Среди доводов, высказанных мною на саратовском собрании, была эта двусмысленность и ложность нашего существования. Я предложил назвать наконец вещи своими именами. Есть театр «Современник», руководимый лидером. Этот лидер — Ефремов. При нем должен быть выборный худсовет. Труппа обязана быть единой и подчиняться нормальным профсоюзным законам. Короче, пусть надстройка соответствует базису. Не подпертая экономическими новшествами игра в студийность, игра в государство внутри государственной системы — есть ложь. И как всякая ложь, она унизительна. Так зачем же нам, актерам театра, объявившего войну лжи, приумножать ее двойственностью своего положения? Зачем на вывеске, установленной на фасаде театра в центре Москвы, красуются эти три слова: «Театр-студия «Современник», когда истинное положение вещей требует всего двух: «Театр «Современник»? Конечно, власть главного режиссера делается, вернее, признается в таком случае абсолютной, но зато и ответственность его перед труппой за принимаемые им решения, естественно, увеличивается, а не раскладывается на членов совета и на постоянную часть труппы с демагогической ссылкой на уже не существующие на деле демократизм и общую волю коллектива.
Когда в итоге решение было принято и занесено в протокол с поименным подсчетом результатов голосования, бывшие студийцы долго еще сидели понурившись и никак не могли разойтись: будто поминки справляли. Вот тогда-то Ефремов и обозвал меня «могильщиком». Грустно, как-то беззлобно обозвал, но обида у него в душе осталась. Надолго ли? Увидим.
Кто-то, помнится, даже предложил:
— А может, переголосуем, ребята?
Но это прозвучало неуверенно, хотя у многих глаза были на мокром месте. Помню, что и сам Ефремов буркнул что-то вроде:
— Да нет, чего уж там? Несерьезно…
Я думаю, что в этом решении проявилась сила, а не слабость тогдашнего коллектива. У ребят была идиосинкразия ко лжи, и это свойство, воспитанное в коллективе тем же Ефремовым, сработало, несмотря на ностальгическую грусть по студийным основам, на которых начиналось дело «Современника», дело Ефремова и его сотоварищей, основателей театра: Жени Евстигнеева, Гали Волчек, Лили Толмачевой, Игоря Кваши, Олега Табакова, Вити Сергачева…

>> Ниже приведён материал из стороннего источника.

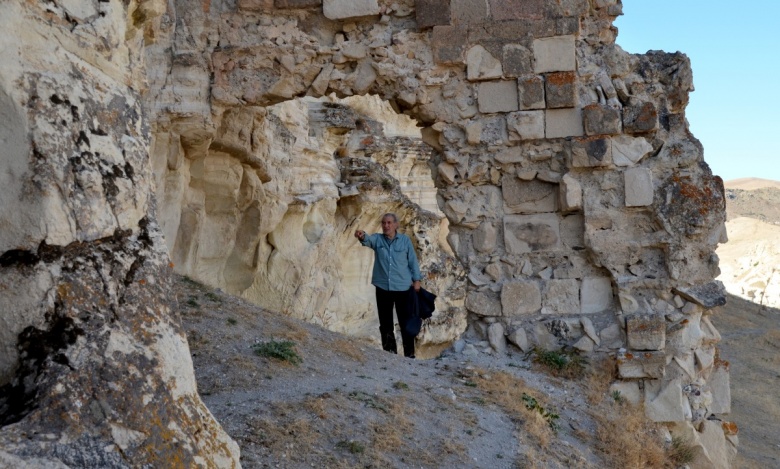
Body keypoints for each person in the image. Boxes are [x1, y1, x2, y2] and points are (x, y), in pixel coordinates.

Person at [355, 213, 422, 358]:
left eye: (389, 223)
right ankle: (389, 354)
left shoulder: (405, 241)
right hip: (383, 288)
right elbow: (368, 239)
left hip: (403, 288)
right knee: (385, 324)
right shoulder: (378, 239)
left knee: (406, 324)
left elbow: (412, 261)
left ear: (396, 224)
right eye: (384, 223)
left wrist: (417, 280)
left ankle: (409, 356)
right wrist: (361, 235)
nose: (386, 226)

В общем, гастроли, съемки картины, конец существования студии.
Саратов 64-го года!
На съемках картины «Строится мост» был эпизод пожара дебаркадера. Как горел корабль, облитый бензином! На нем проходили главные сцены фильма, я так просто и жил там, в маленькой каюте, весь съемочный период, — и вот теперь его запалили, и он заполыхал. «Мотор!!!» Времени — на два дубля!!! В съемках этого эпизода участвовал весь театр. Жар был такой, что, казалось, под тобой горит сам берег Волги. Огонь, треск, пепел! И только черный остов остался от корабля-дебаркадера… Снято! А что потом — на пленке, в кино? Да почти ничего. Ну, горит себе кораблик. Ни жара, ни пара, ни даже подобия того, что виделось глазом и чувствовалось всем нутром. Так и весь этот Саратов, когда перенес его на бумагу.
И еще одно событие в жизни театра связано с саратовскими гастролями, на сей раз уж никак не личное. Параллельно с «Сирано» весной, еще в Москве, театр начал репетировать «Всегда в продаже». Главную роль, Кисточкина, получил Табаков, Треугольникова — уже не помню кто. В Саратове Сергачев, которому в очередной раз была доверена режиссура, показал совету результат проделанной работы. Не на сцене и даже не в фойе, а в гостиничном номере, только чтобы обозначить направление и продемонстрировать подход к очень непростой пьесе Аксенова. Мы увидели что-то абсолютно невнятное и непонятное. При обсуждении Ефремов устроил разнос, увы, справедливый.
Итог и решение были безжалостными. С нового сезона начать все сначала. Пьеса заслуживает того, но в ней еще предстоит разобраться. Табаков должен играть совсем другую роль — продавщицы Клавы, он же сыграет лектора в красном уголке и главное лицо энского измерения в третьем, фантасмагорическом акте комедии. А главное, нужно иначе распределить ведущие мужские роли — Кисточкина и Треугольникова. К началу сезона Ефремов берется все это продумать и сам приступит к репетициям. Дело крайне ответственное, и проиграть его нам никак нельзя…
О чем и о ком комедия?
Евгений Кисточкин и Петр Треугольников когда-то, году в 54-м, поклялись в дружбе на манер Герцена и Огарева, но потом (надо полагать, во время венгерских событий) Треугольникова исключили из университета и он уехал (правда, по своей воле) в Магадан, а Женя Кисточкин в МГУ задержался и стал бурно прогрессировать.